Gray made a note on the legal pad to mention the scars to the undercover agent. It might be nothing. Might be important.
“What about Trace?”
“Never met him or heard of him until this past year. His wife brings his kids in.”
“And?”
“He comes with them.”
“And that’s weird?”
“It doesn’t have to be. It isn’t always. But with him? Yeah. It’s weird. My clinic is tiny. I let an adult come in with the kids, but just one. He doesn’t like that. Wanted to know why he couldn’t come in too. I told him he was welcome to if he could fit. Or he could come in instead of his wife. He didn’t want to do that.”
“So he gave you a bad vibe?”
She gave him an apologetic look. “I told you I don’t really know anything. It’s a lot of thoughts, maybes, inklings, vibes. Not facts.”
“You don’t have to have facts to be right.”
“Fine. Then yes. He gives off a bad vibe. His kids aren’t afraid of him, but they’re still very young. His wife is flat-out terrified and so are other people.
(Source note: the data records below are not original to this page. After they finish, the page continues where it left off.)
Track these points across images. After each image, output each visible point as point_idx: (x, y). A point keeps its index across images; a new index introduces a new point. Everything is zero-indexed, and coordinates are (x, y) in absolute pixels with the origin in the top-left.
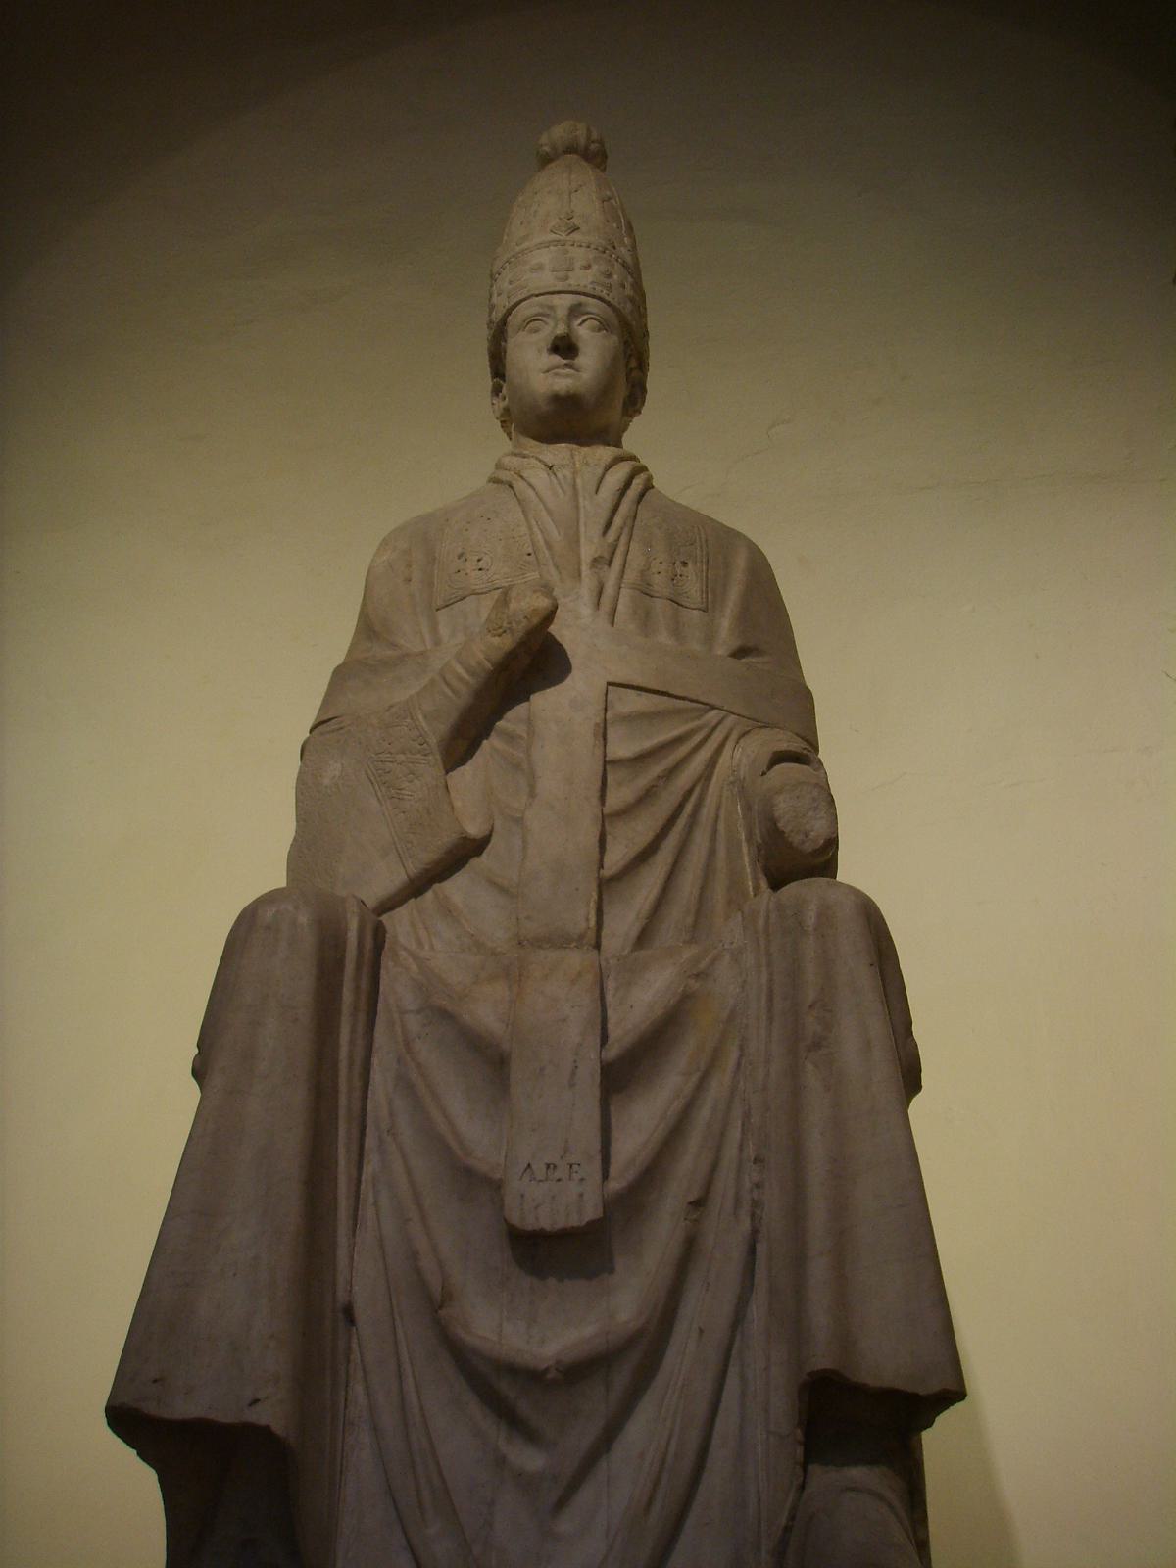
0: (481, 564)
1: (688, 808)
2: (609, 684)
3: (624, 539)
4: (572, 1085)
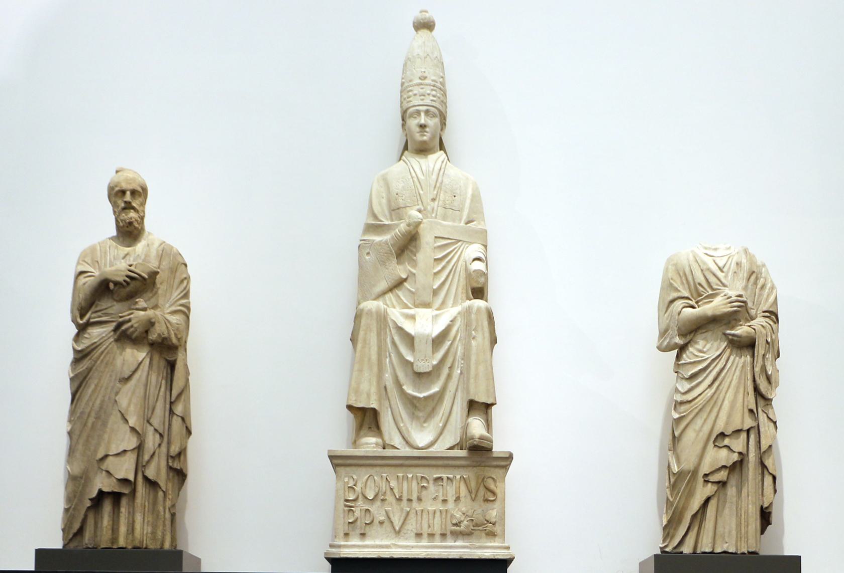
0: (403, 198)
1: (454, 270)
2: (436, 237)
3: (439, 190)
4: (426, 343)
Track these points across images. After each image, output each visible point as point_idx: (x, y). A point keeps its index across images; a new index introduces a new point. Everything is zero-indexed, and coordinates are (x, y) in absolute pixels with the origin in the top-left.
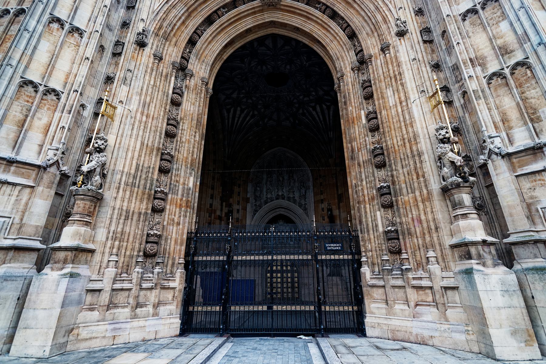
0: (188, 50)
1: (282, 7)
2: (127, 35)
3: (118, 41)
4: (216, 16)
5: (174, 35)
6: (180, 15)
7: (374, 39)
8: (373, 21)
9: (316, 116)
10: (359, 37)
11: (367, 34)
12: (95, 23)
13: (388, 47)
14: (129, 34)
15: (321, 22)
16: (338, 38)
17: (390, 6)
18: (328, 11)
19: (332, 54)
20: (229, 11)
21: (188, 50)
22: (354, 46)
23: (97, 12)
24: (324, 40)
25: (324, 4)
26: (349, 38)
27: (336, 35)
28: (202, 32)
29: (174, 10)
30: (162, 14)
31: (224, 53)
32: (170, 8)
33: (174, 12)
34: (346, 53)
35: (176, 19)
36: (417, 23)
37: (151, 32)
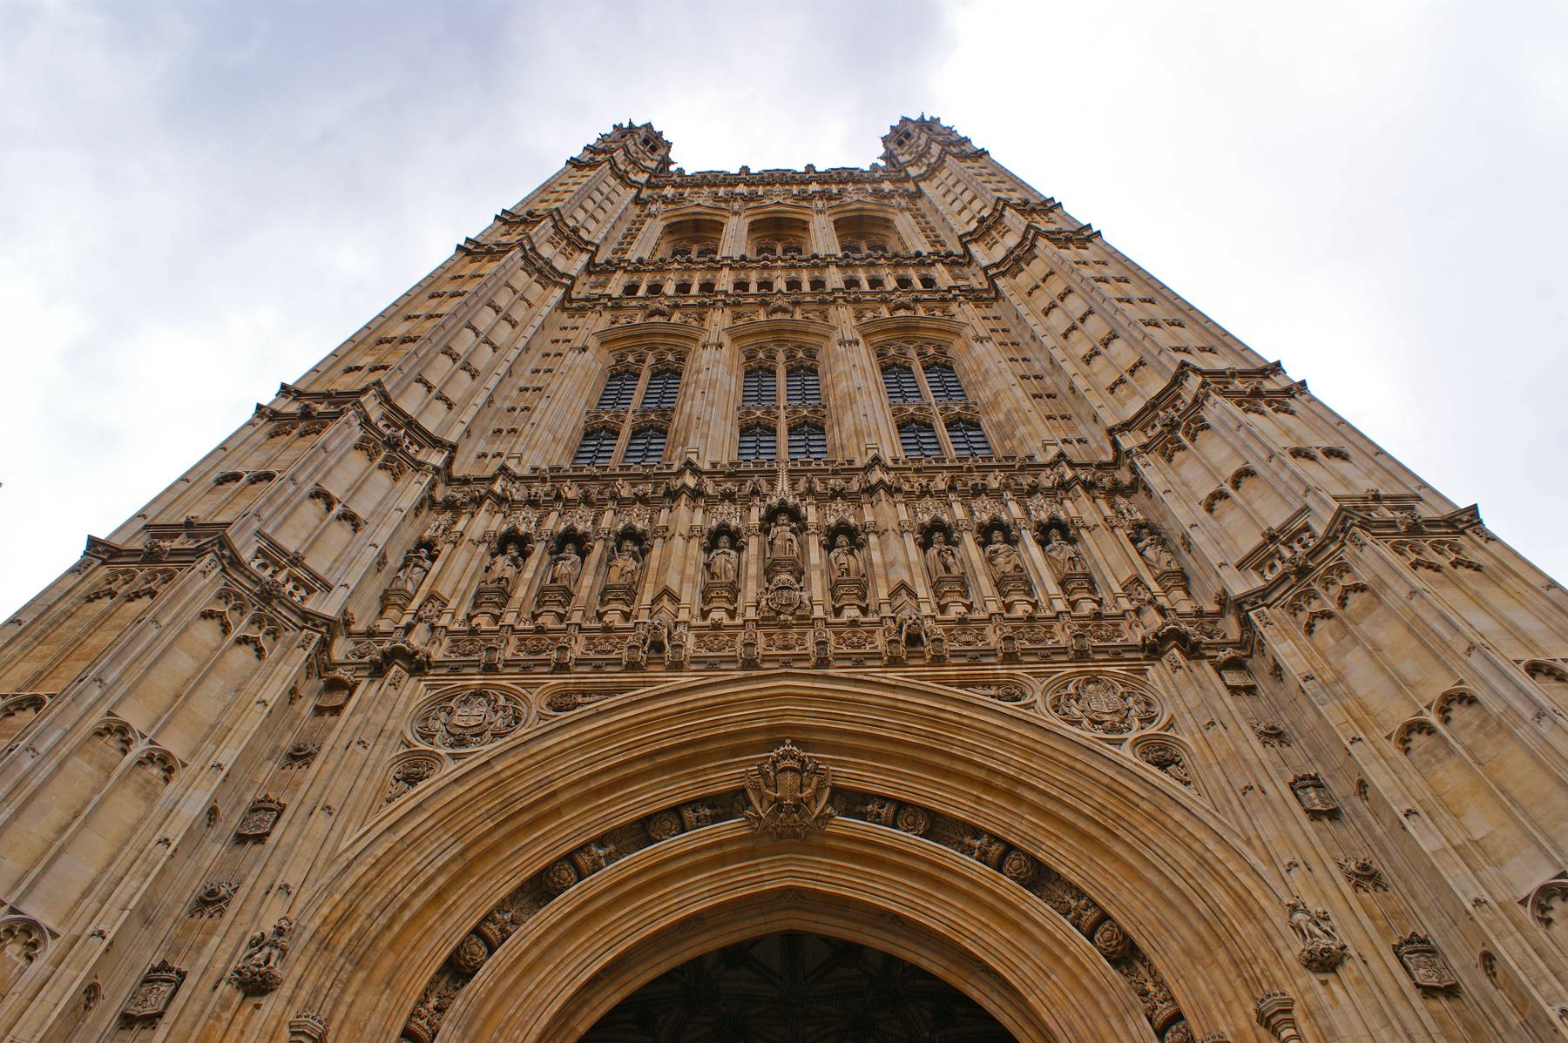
0: (433, 1002)
2: (204, 943)
3: (164, 966)
4: (567, 873)
5: (391, 946)
6: (431, 871)
7: (1217, 974)
8: (1201, 906)
10: (1158, 962)
11: (1188, 952)
12: (103, 903)
14: (215, 941)
15: (989, 899)
16: (1068, 961)
17: (1253, 859)
18: (1013, 862)
19: (1052, 1024)
20: (620, 853)
21: (433, 1002)
22: (1144, 994)
23: (127, 863)
24: (1013, 968)
25: (996, 838)
26: (1115, 963)
27: (1058, 952)
28: (502, 930)
29: (414, 854)
30: (363, 869)
31: (580, 1007)
32: (399, 848)
33: (415, 859)
34: (1114, 1022)
35: (413, 887)
36: (1372, 917)
37: (307, 935)
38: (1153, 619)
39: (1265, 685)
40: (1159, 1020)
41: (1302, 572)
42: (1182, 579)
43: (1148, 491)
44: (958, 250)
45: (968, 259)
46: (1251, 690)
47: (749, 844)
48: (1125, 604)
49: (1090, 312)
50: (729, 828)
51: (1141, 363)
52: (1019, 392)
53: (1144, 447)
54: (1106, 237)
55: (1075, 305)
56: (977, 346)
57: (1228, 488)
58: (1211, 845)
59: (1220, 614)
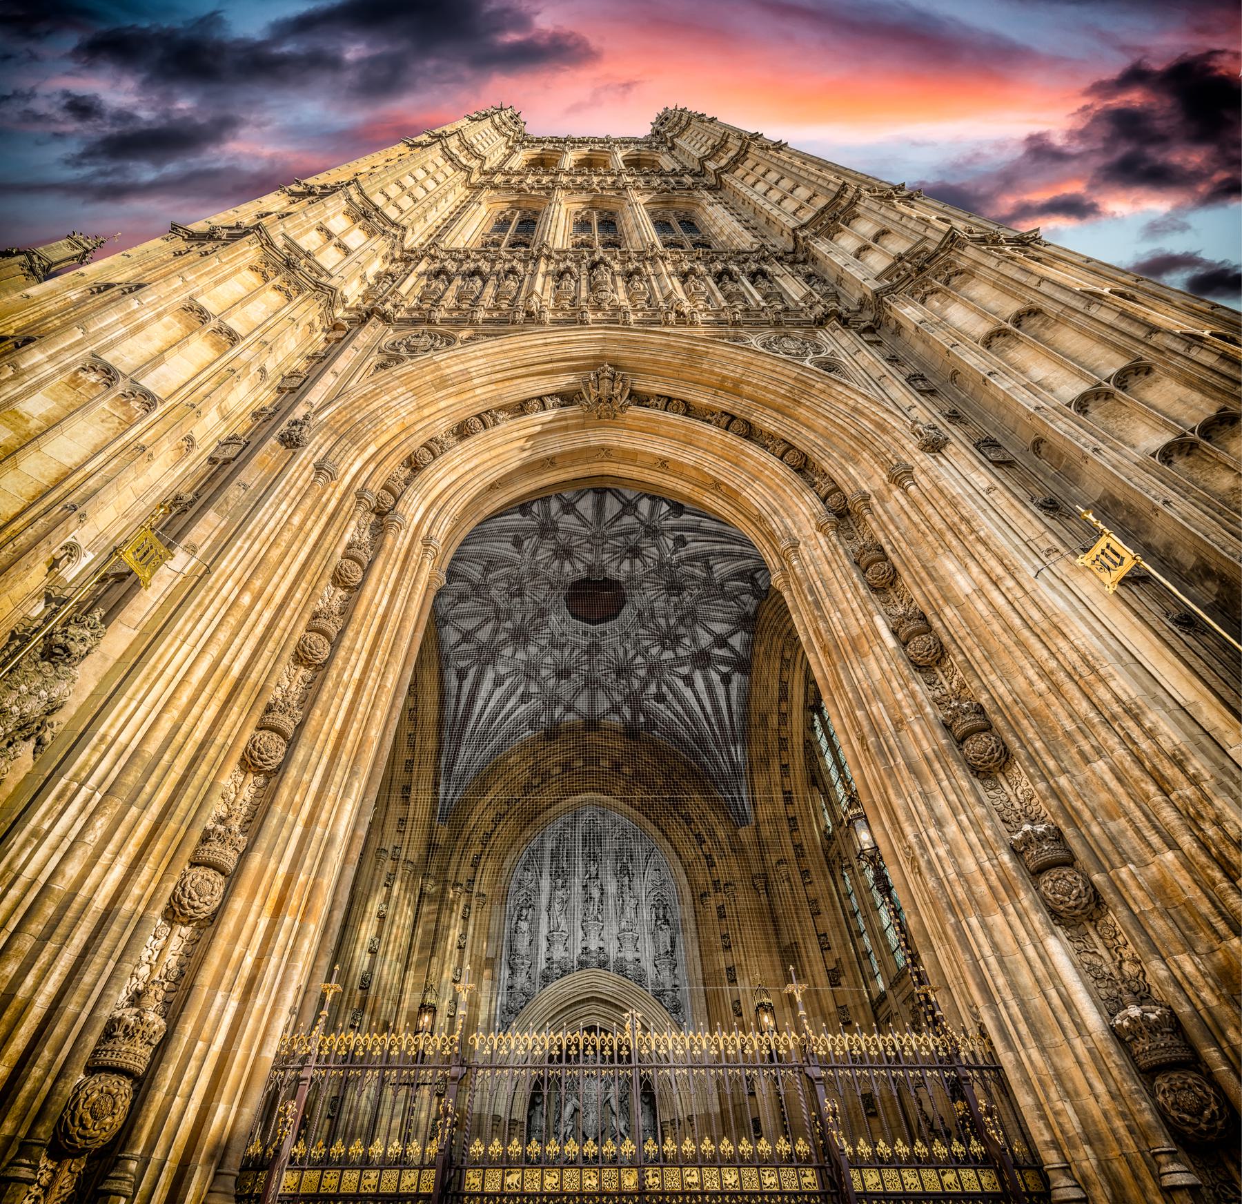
1: (629, 421)
9: (693, 701)
13: (909, 472)
38: (819, 309)
39: (887, 342)
40: (823, 493)
41: (921, 270)
42: (836, 297)
43: (815, 260)
44: (698, 169)
45: (703, 172)
46: (879, 343)
47: (581, 421)
48: (802, 304)
49: (782, 178)
50: (571, 410)
51: (815, 195)
52: (736, 224)
53: (815, 234)
54: (790, 145)
55: (773, 176)
56: (710, 209)
57: (870, 242)
58: (860, 400)
59: (860, 311)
When they show up, there’s tension in the people waiting. Last time, there were at least five people in front of them, but somehow they wound up next in line. When I asked about it, Mrs. Ledbetter said her husband had somewhere to be and had asked the others if they would mind if they jumped the line.”
Despite the seriousness of the conversation, Gray had to bite back a smile. Meredith was such a mother hen. It had offended her, on the others’ behalf, that they’d been taken advantage of.
“There wasn’t anything I could do.” Meredith hopped up and started pacing the small area in front of his desk. “I wouldn’t have caught the subtext the first time. Maybe not the second. But by the third, I knew the people and the routine. Mrs. Ledbetter would never jump the line, but Trace didn’t hesitate. He has something on those people.”
“Did anyone say anything about it?”
“Obliquely. When the Ledbetters left, my next patient was someone close to my age. She’s friendly. We talk about music and hiking. So I said something like, ‘Mrs. Ledbetter sure did appreciate you letting them take your spot in line.’”
Meredith tapped the back of the chair with her fist. “She looked at me and said, ‘Dr. Quinn, he don’t wait in line in Neeson. Not at the post office, not at the diner, and sure enough not at the dentist.’ Then she looked like she wanted to cram every word she’d said back in her mouth so I just said, ‘Good to know.’ And I changed the subject.”
“You didn’t leave it there, though, did you?”
Meredith looked like a kid caught with her hand in the cookie jar. “No. I used a database of Mo’s to look up Trace Ledbetter.”
“And?”
“And I think he might be the scariest man I’ve ever met.”